Тарзану было чуждо понятие страха в нашем понимании, его маленькое сердце билось учащенно, но только от нервного возбуждения. Если бы представилась возможность бежать, он, конечно, воспользовался бы этой возможностью, но лишь потому, что рассудок подсказывал, что он неровня громадному зверю. Но бегство было немыслимо, и Тарзан храбро встретил гориллу. Ни один мускул не дрогнул на его лице. Он схватился со зверем, едва тот прыгнул на него, и бил его громадное тело своими кулаками, разумеется, столь же безрезультатно, как если бы муха ударяла слона. Но в одной руке Тарзан все еще держал нож, подобранный им в хижине отца, и когда зверь, кусаясь, опять бросился на него, мальчик случайно ударил острием ножа волосатую грудь гориллы. Нож глубоко вонзился в тело, и зверь завыл от боли и бешенства.

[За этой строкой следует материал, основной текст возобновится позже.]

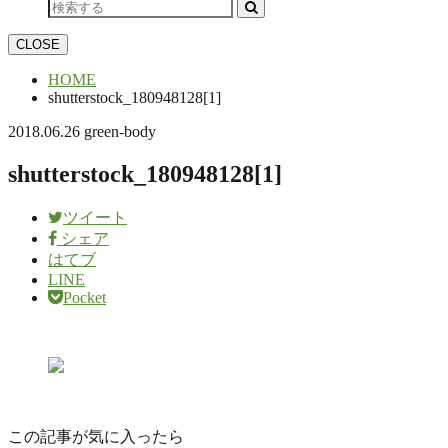
CLOSE
HOME
shutterstock_180948128[1]
2018.06.26
green-body
shutterstock_180948128[1]
ツイート
シェア
はてブ
LINE
Pocket
この記事が気に入ったら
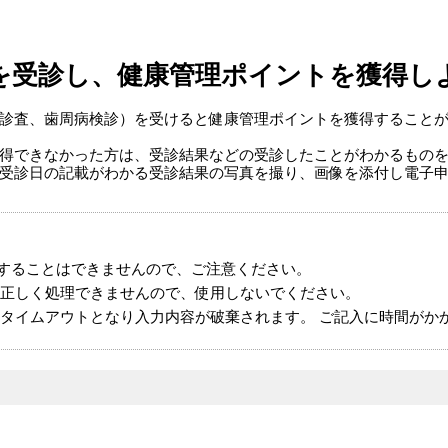
を受診し、健康管理ポイントを獲得し
診査、歯周病検診）を受けると健康管理ポイントを獲得すること
得できなかった方は、受診結果などの受診したことがわかるもの
受診日の記載がわかる受診結果の写真を撮り、画像を添付し電子
することはできませんので、ご注意ください。
正しく処理できませんので、使用しないでください。
タイムアウトとなり入力内容が破棄されます。 ご記入に時間がか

В один миг мальчик познал назначение своей острой блестящей игрушки. Он немедленно воспользовался новым знанием, и когда терзающий, кусающий зверь повалил его на землю, он несколько раз погрузил ему нож в грудь по самую рукоять.
Горилла наносила мальчику ужасающие удары и терзала его тело своими могучими клыками. Некоторое время они катались по земле в диком бешенстве сражения. Истерзанный и залитый кровью ребенок все слабее и слабее наносил удары длинным лезвием ножа, наконец маленькая фигурка судорожно вытянулась, и Тарзан, молодой лорд Грэйсток, упал без признаков жизни на траву…
Племя Керчака услышало издалека свирепый вызов гориллы. И, как всегда, в случаях опасности, Керчак сейчас же собрал свое племя для защиты от общего врага, так как горилла могла быть не одна. Вскоре выяснилось, что нет Тарзана. Тублат, страшно обрадовавшись случаю, изо всех сил противился посылке помощи. Сам Керчак, тоже недолюбливавший странного маленького найденыша, охотно послушал Тублата и, пожав плечами, вернулся к груде листьев, на которых приготовил себе постель.
Иначе думала Кала. Едва она узнала, что Тарзан исчез, как уже мчалась по спутанным ветвям к месту, откуда еще доносились крики гориллы.
Взошедшая луна струила свой неверный свет, порождая уродливые тени от сплетенных ветвей. Редкие матовые лучи ее проникали до земли, но этот свет только сгущал кромешную тьму джунглей.
Неслышно, подобно огромному призраку, перебрасывалась Кала с ветки на ветвь. Она то быстро скользила по большим сучьям, то перелетала пространство между деревьями и быстро приближалась к месту происшествия. Ее опыт и знание джунглей подсказывали, что место боя близко. Крики гориллы означали, что страшный зверь находится в смертельном бою с каким-то другим обитателем дикого леса. Внезапно они смолкли, и воцарилась гробовая тишина.
Кала ничего не могла понять: крик гориллы был несомненно криком страданий и предсмертной агонии, но она не могла определить, кто был ее противником. Совершенно невероятно, чтобы ее маленький Тарзан смог уничтожить большую обезьяну-самца. И потому, когда Кала приблизилась к месту поединка, она стала продвигаться осторожнее, а под конец совсем медленно и опасливо пробиралась по нижним ветвям, тревожно вглядываясь в обрызганную лунным светом темноту и отыскивая хоть какой-нибудь признак бойцов. Вдруг на открытой полянке она видела маленькое истерзанное тело Тарзана и рядом с ним большого самца-гориллу, уже мертвого и окоченевшего.
С глухим криком бросилась Кала к Тарзану, прижала белое окровавленное тело к своей груди, прислушиваясь, не бьется ли в нем еще жизнь, и с трудом расслышала слабое биение маленького сердца. Осторожно и любовно понесла его Кала через чернильную тьму джунглей к своему племени.
Долгие дни и ночи пришлось ей выхаживать Тарзана. Бедняжка не имела понятия о медицине, она могла только вылизывать раны и таким способом держала их в относительной чистоте, пока целительные силы природы делали свое дело.
Первое время Тарзан ничего не ел, метался в бреду и лихорадке. Но он поминутно просил пить, и она носила ему воду тем единственным способом, который был в ее распоряжении — в собственном рту. Ни одна женщина не сумела бы проявить большей самоотверженной преданности к маленькому найденышу, чем это дикое животное.